Data to examine:
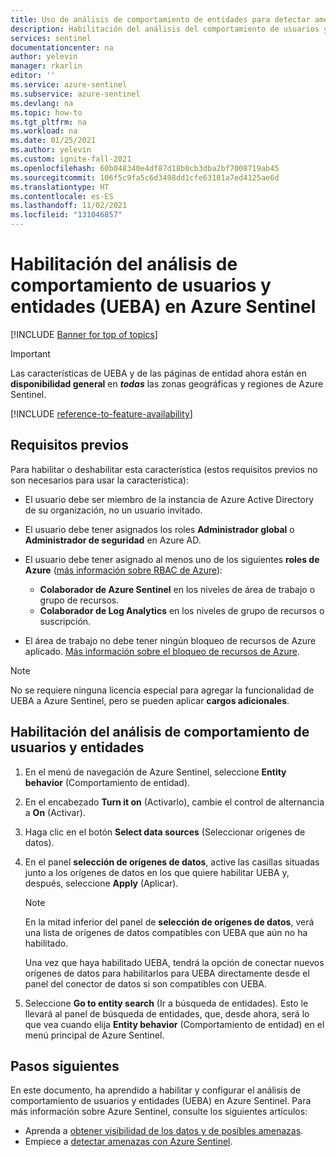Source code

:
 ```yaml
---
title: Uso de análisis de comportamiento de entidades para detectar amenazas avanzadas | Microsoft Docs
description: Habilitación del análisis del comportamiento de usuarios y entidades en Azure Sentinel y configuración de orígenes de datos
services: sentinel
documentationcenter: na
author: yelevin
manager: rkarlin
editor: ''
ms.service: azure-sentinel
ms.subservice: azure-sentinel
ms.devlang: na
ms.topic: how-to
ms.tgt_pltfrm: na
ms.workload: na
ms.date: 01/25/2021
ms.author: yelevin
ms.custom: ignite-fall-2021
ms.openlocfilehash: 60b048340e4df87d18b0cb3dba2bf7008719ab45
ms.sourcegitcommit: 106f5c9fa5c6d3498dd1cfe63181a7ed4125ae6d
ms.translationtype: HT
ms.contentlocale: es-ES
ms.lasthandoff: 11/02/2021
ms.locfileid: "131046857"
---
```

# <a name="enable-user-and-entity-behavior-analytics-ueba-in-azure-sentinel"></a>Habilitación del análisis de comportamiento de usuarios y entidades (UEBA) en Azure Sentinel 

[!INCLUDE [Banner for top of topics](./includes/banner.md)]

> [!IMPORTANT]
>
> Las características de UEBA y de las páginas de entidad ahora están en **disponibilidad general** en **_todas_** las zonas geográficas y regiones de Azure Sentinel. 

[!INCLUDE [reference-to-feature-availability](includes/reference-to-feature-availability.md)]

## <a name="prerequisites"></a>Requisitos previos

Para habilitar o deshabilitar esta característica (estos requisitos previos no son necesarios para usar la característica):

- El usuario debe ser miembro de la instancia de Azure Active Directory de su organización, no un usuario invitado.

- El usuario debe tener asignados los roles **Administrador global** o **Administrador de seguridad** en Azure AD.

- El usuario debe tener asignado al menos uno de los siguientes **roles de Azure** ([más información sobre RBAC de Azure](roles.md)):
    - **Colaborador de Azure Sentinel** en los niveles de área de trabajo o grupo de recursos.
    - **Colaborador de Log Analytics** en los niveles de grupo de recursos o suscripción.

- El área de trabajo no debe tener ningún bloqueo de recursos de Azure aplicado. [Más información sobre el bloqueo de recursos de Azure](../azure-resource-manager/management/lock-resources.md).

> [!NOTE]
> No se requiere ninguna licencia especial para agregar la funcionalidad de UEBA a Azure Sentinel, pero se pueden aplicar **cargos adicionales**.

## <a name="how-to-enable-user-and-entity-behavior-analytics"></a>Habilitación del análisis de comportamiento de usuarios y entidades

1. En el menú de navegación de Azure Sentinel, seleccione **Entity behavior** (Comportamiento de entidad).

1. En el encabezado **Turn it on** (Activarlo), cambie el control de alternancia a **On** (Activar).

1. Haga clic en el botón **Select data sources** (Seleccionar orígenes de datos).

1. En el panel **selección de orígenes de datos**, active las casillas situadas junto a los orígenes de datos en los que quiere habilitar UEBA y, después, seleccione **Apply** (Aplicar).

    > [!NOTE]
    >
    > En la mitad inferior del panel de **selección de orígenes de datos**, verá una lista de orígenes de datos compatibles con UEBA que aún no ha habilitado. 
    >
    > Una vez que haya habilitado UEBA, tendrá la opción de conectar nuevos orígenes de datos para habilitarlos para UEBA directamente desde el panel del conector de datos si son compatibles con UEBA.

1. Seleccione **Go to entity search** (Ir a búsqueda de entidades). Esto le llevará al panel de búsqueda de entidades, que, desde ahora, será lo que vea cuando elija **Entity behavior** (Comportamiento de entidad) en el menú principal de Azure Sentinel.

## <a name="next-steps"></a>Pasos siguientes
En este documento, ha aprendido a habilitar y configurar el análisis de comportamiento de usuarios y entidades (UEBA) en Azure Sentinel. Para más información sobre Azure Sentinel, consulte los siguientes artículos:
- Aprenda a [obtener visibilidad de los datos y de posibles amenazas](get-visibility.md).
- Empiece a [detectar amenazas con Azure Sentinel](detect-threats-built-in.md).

...

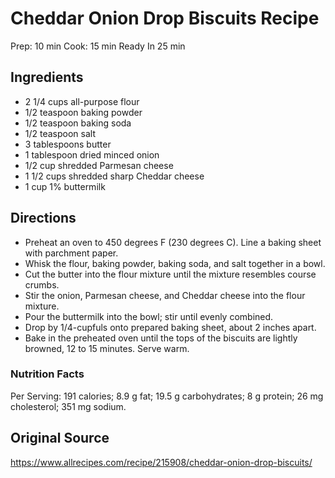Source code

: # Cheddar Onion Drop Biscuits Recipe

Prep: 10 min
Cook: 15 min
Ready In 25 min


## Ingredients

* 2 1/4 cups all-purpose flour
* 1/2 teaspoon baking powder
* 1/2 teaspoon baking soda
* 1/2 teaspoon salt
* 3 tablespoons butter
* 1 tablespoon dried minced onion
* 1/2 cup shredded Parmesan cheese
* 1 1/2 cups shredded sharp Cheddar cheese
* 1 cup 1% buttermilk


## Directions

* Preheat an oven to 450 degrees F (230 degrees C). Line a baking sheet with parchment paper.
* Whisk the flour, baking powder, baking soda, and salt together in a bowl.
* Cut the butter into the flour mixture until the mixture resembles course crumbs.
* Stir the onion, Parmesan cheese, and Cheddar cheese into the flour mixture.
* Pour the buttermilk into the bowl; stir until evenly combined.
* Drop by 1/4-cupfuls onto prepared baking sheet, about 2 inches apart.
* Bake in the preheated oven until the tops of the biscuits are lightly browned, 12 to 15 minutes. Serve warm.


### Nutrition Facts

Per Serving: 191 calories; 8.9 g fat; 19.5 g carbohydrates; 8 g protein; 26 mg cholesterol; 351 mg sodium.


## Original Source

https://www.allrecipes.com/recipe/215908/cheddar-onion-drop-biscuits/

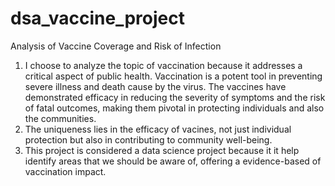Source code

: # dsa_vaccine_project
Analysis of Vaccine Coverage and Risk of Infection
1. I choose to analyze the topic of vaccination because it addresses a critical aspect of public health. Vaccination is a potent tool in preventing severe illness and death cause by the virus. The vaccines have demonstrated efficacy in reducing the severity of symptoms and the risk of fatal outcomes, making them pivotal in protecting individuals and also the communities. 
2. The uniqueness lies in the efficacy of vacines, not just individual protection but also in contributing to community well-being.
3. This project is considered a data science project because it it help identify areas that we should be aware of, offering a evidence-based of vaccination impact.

...

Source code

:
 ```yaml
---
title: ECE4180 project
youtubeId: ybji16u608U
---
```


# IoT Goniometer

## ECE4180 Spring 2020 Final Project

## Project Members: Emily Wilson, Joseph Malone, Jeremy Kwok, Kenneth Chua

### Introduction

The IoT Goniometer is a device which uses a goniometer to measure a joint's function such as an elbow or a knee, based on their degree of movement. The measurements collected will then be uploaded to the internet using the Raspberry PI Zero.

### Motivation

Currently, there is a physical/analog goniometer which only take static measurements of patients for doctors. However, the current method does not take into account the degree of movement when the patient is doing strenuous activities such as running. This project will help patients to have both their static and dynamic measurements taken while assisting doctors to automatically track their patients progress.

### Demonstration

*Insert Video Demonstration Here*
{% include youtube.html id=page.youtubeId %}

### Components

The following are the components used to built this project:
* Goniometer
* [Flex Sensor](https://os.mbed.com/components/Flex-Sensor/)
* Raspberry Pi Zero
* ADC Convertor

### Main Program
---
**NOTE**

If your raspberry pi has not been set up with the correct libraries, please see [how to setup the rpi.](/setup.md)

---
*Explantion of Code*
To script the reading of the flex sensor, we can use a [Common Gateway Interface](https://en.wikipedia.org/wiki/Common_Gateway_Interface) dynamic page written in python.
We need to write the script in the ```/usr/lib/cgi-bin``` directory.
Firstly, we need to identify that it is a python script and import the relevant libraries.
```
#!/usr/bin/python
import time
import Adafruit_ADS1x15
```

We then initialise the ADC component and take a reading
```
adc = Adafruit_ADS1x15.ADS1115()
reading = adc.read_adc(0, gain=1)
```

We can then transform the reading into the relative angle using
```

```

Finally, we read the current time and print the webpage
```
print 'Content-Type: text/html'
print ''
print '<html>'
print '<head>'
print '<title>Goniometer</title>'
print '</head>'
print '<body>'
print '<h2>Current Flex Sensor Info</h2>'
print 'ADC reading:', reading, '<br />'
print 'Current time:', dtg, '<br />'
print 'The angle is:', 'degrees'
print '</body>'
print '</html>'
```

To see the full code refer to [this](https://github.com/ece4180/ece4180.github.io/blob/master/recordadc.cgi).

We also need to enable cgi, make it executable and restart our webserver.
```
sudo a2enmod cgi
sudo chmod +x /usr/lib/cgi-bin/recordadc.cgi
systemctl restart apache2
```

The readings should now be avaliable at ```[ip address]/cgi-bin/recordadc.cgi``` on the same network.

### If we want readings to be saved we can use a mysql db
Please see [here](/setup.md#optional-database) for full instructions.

Problem description:
Copy out every line in the listing where the word "oven" appears.

Answer box:
* Preheat an oven to 450 degrees F (230 degrees C). Line a baking sheet with parchment paper.
* Bake in the preheated oven until the tops of the biscuits are lightly browned, 12 to 15 minutes. Serve warm.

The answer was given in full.